7. Limitations of the evidence and open questions

The AAP guidelines are explicitly scoped to simple febrile seizures in neurologically healthy children aged 6–60 months; they do not govern complex febrile seizures, febrile status epilepticus, children outside that age range, or children with underlying neurologic conditions, all of which require individualized judgment¹. The long-term-management guidance dates to 2008 and the neurodiagnostic guidance to 2011; while both remain the standard references, clinicians integrate them with newer cohort data on prolonged febrile seizures and the small associations with later epilepsy⁶. Active research questions include the long-term effects of recurrent and prolonged febrile seizures on cognition and behavior, and the relationship between specific viral triggers (e.g., HHV-6, influenza) and seizure risk⁴.

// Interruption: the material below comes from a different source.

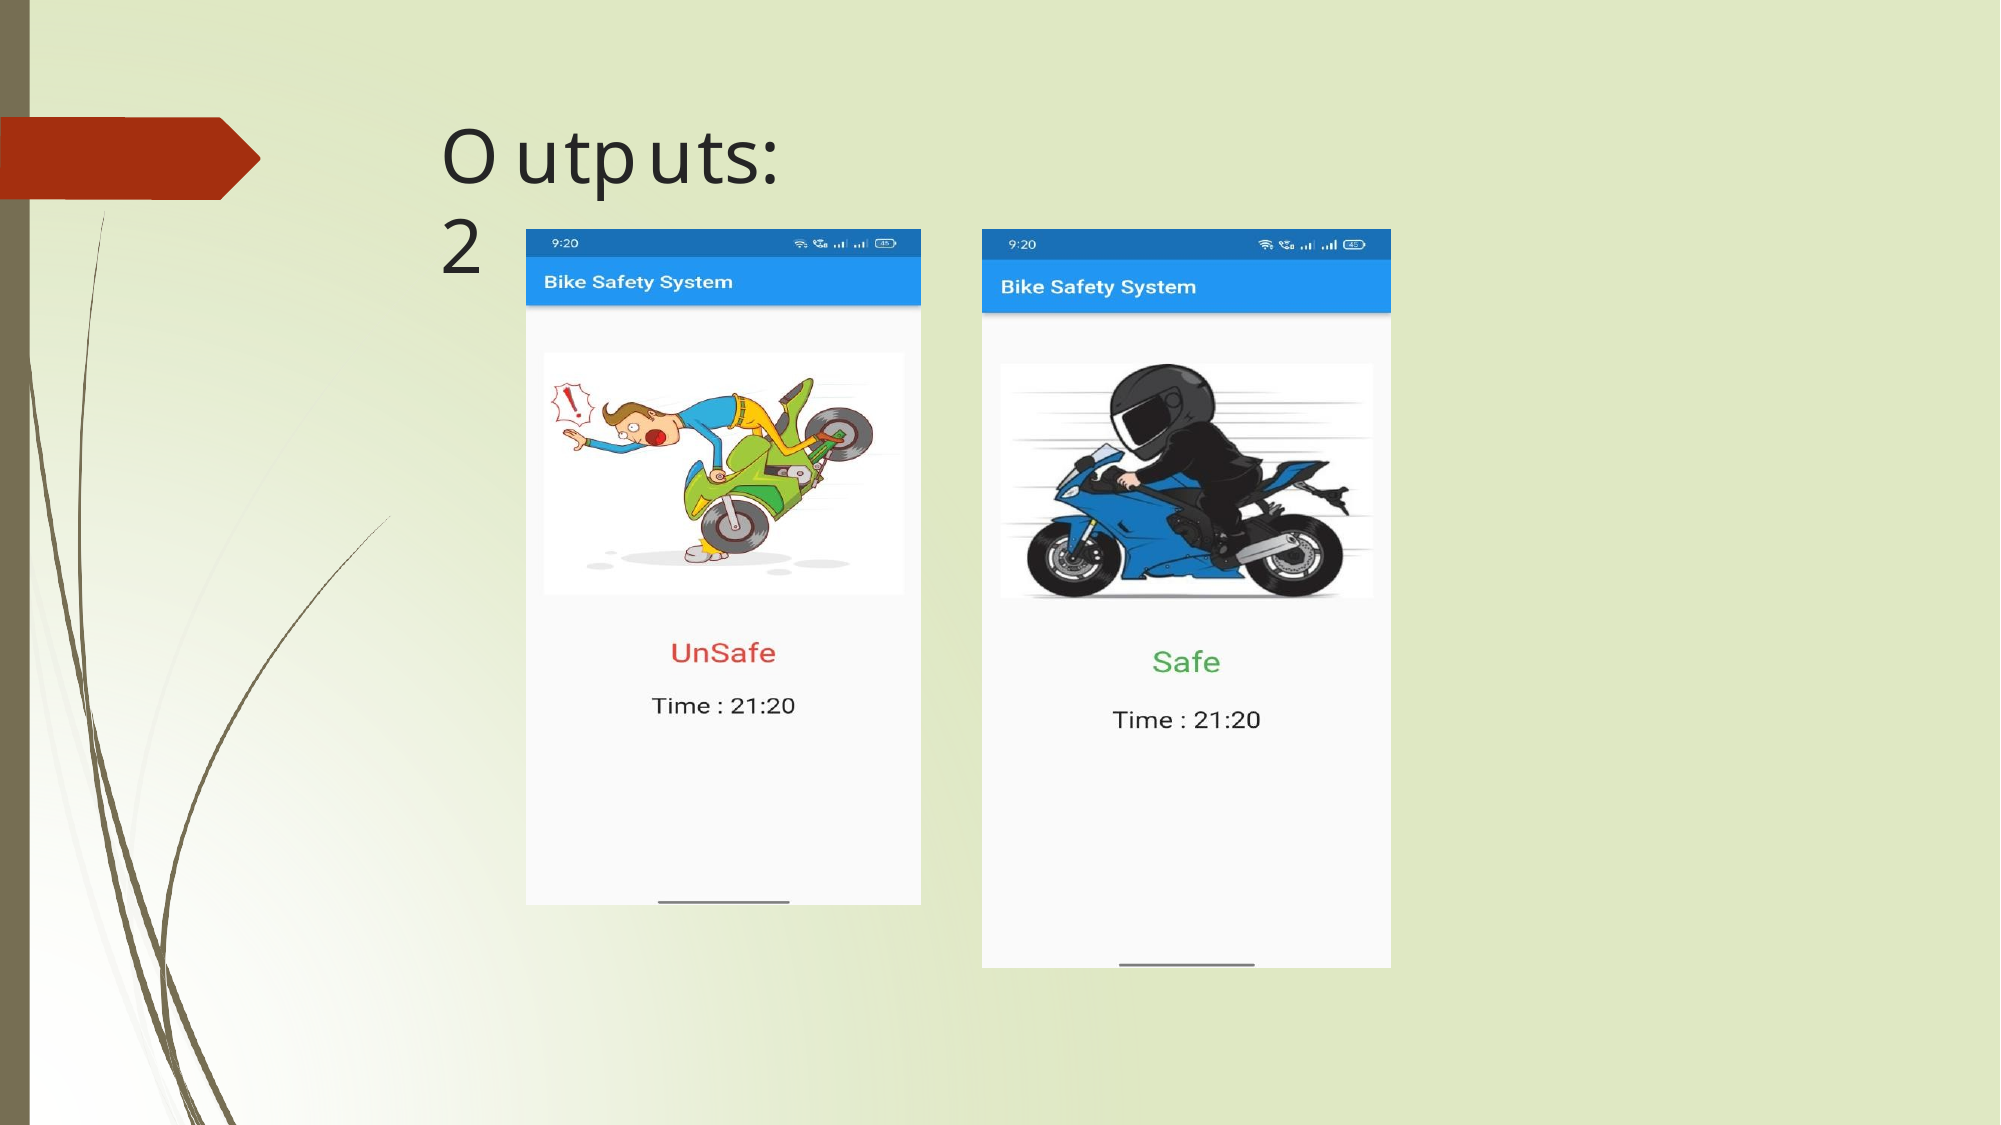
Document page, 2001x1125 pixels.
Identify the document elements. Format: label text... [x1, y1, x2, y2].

8. The bottom line for parents and clinicians

Febrile seizures are common, dramatic, and — in their simple form — benign. The AAP's 2011 guideline reframes the event: a simple febrile seizure in a neurologically healthy child is not an indication for EEG, neuroimaging, or routine blood work; the job is to find and treat the source of the fever, with lumbar puncture reserved for meningeal signs or under-immunized infants. The 2008 guideline closes the loop: there is no medication — not daily anticonvulsants, not intermittent benzodiazepines, not antipyretics — that should routinely be used to prevent recurrence of simple febrile seizures, because the harms outweigh the benefits for a condition this benign. About 40% of children will have a recurrence, and the overwhelming majority will never develop epilepsy. The two things that change this picture are a seizure lasting more than five minutes and any complex or focal feature — both of which deserve prompt, individualized medical attention.